2. INDIANAPOLIS CHILDREN’S MUSEUM (INDIANAPOLIS, INDIANA)
There is a wealth of online resources at the Indianapolis Children’s Museum, including virtual independent study and professional development opportunities, in addition to the museum’s stunning exhibitions.
The “Measuring a Dino” lesson teaches students in grades K–2 how to use various measuring methods, while the “DNA—The Ladder of Life” lesson teaches students in grades 6–8 how to build a DNA model. Students may explore themes such as service learning, the civil rights struggle, and Native Americans and the natural world on the website’s wide course catalogue.
Hands-on games, focus questions, and an art project teach the value of communication and teamwork for grades 2–4 students in the Teenage Mutant Ninja Turtles classroom activity.
3. THE MUSEUM OF MEMORY AND HUMAN RIGHTS (SANTIAGO, CHILE)
The purpose of this museum was to shed light on the human rights atrocities perpetrated by Chile between 1973 and 1990, to memorialize the victims and their families, and to place this history in a larger perspective.
There are a lot of surprising and beneficial tools for instructors who want to make social studies topics more accessible to students throughout the world, such as Google Translate on the website.

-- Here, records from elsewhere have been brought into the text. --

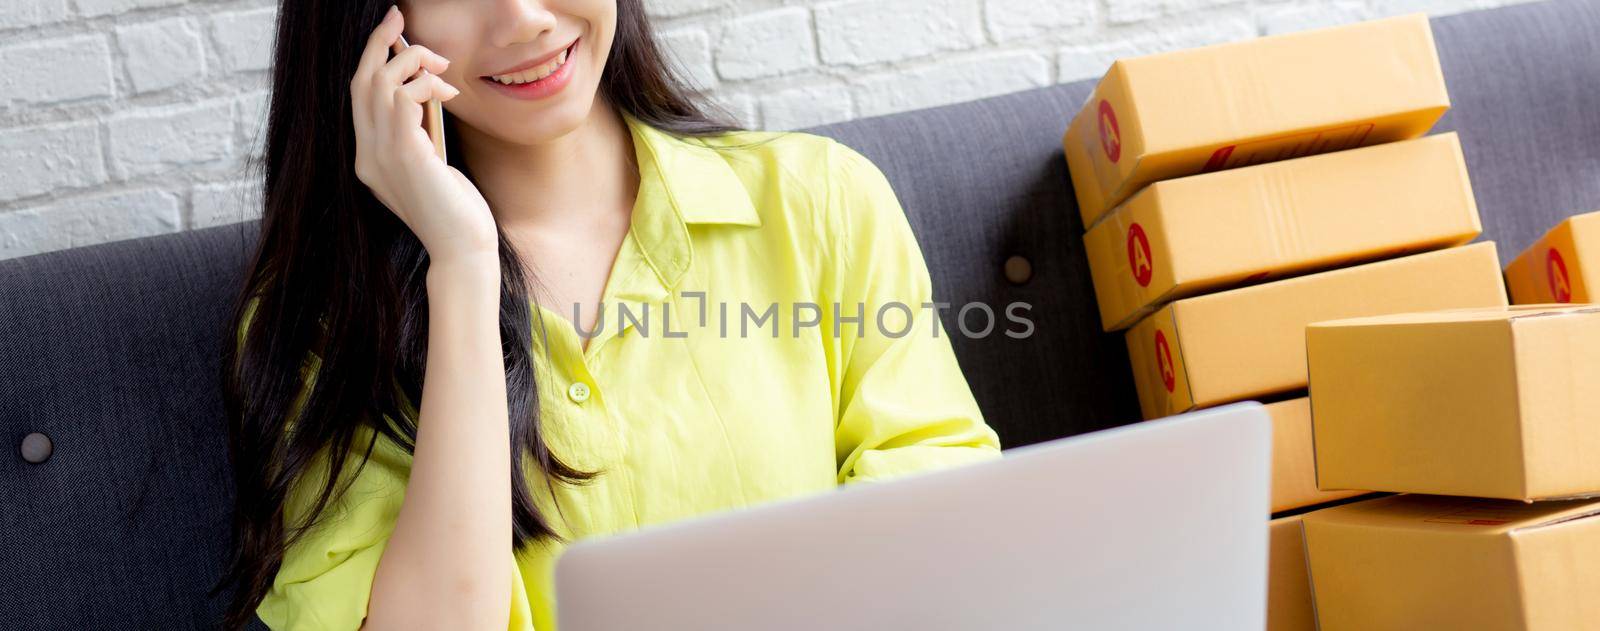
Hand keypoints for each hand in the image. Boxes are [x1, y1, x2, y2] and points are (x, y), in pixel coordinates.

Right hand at [351, 5, 497, 262]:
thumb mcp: (431, 165)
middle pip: (359, 81)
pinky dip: (425, 84)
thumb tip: (426, 96)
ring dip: (411, 62)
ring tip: (441, 69)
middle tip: (398, 16)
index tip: (390, 33)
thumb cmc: (455, 211)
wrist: (461, 249)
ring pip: (379, 82)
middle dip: (378, 42)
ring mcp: (380, 156)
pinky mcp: (405, 155)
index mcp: (368, 159)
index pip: (358, 97)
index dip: (371, 59)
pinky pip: (403, 98)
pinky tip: (446, 93)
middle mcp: (366, 156)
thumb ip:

Many original sources, including letters written by prisoners while they were held, pictures, media articles, and films may be found in the extensive online collection.

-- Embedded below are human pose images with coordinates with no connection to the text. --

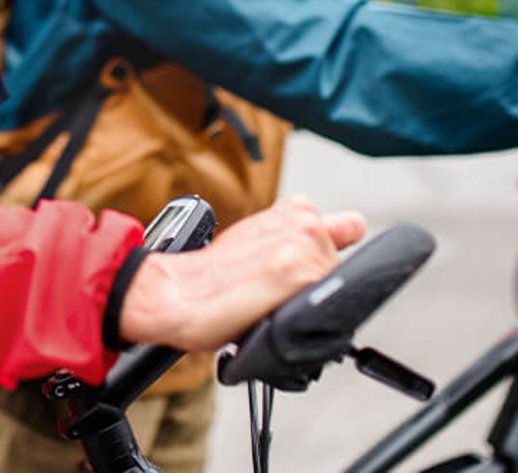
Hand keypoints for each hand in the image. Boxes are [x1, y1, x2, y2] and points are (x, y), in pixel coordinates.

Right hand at [119, 195, 365, 352]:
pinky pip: (329, 305)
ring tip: (269, 302)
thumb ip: (296, 235)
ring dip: (311, 300)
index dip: (328, 255)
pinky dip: (308, 315)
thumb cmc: (211, 276)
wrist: (177, 292)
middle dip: (317, 283)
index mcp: (294, 210)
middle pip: (341, 268)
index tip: (308, 269)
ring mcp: (305, 246)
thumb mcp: (257, 238)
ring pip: (337, 288)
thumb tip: (348, 232)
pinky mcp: (301, 273)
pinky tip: (274, 310)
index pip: (345, 230)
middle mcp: (304, 222)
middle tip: (273, 292)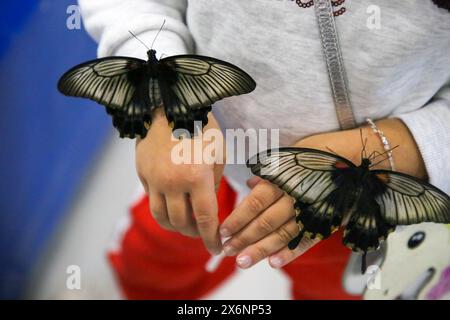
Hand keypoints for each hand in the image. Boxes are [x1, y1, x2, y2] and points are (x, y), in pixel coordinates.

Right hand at [136, 108, 224, 254]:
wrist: (170, 103)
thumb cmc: (201, 125)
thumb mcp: (218, 153)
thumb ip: (212, 182)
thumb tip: (206, 203)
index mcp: (196, 177)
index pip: (204, 218)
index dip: (211, 238)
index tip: (217, 248)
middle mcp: (172, 182)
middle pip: (181, 222)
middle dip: (194, 232)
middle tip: (203, 231)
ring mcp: (154, 179)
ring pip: (161, 217)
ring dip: (176, 225)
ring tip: (186, 223)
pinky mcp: (142, 173)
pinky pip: (152, 199)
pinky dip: (164, 208)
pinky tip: (174, 203)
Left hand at [220, 118, 425, 268]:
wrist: (364, 158)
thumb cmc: (325, 151)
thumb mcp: (294, 154)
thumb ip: (272, 171)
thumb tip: (251, 184)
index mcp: (286, 177)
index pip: (255, 202)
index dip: (238, 218)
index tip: (223, 231)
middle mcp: (296, 196)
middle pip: (264, 222)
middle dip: (243, 238)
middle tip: (226, 251)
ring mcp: (312, 211)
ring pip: (282, 234)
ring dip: (260, 250)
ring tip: (243, 262)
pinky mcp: (326, 221)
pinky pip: (307, 240)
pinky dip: (291, 252)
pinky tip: (275, 263)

The Interactive Monuments Exhibit features photos of memorials created in Chile as a means to memorialize victims and help mend the country’s shattered hearts. For a social science curriculum or a resource for Spanish or ELL students, these and other digital tools from the museum might be invaluable.
Teachers may use this lesson to increase their students’ sense of global citizenship and capacity to empathize with others by showing them how people throughout the globe not only experience comparable issues, but also work together to recover from and manage with loss and sadness. Public monuments honoring persons who have died as a consequence of violence are common in many places and cultures.
As part of a reflection assignment, older students might photograph or re-create local monuments for a class museum or internet gallery.
4. THE AMERICAN MUSEUM OF NATURAL HISTORY (NEW YORK, NEW YORK)
Digital programming at Ocean Life Museum has an intensity and charm not found anywhere else, and although it can’t replace the experience of standing in the Milstein Hall of Ocean Life and admiring the 21,000-pound blue whale sculpture hovering in midair, it may inspire new ways of looking at old concepts.
You’ll find a wide variety of continuing education opportunities here, from “Using Picture Books in Science Classrooms” to “Engaging in Citizen Science.” Complete curriculum; virtual field excursions; graduate-level courses; fellowship and grant possibilities; an extensive collection of papers; and other teaching materials. These tools, like the museum itself, are meant to aid visitors in understanding the world around them through the prisms of history and science.
With games, films, hands-on exercises, and tales on subjects like anthropology and microbiology in mind, OLogy is a website and iPad app for students in grades K–5.
Using resources from the AMNH website, try setting up learning stations where each of your pupils has the chance to connect to something that interests them.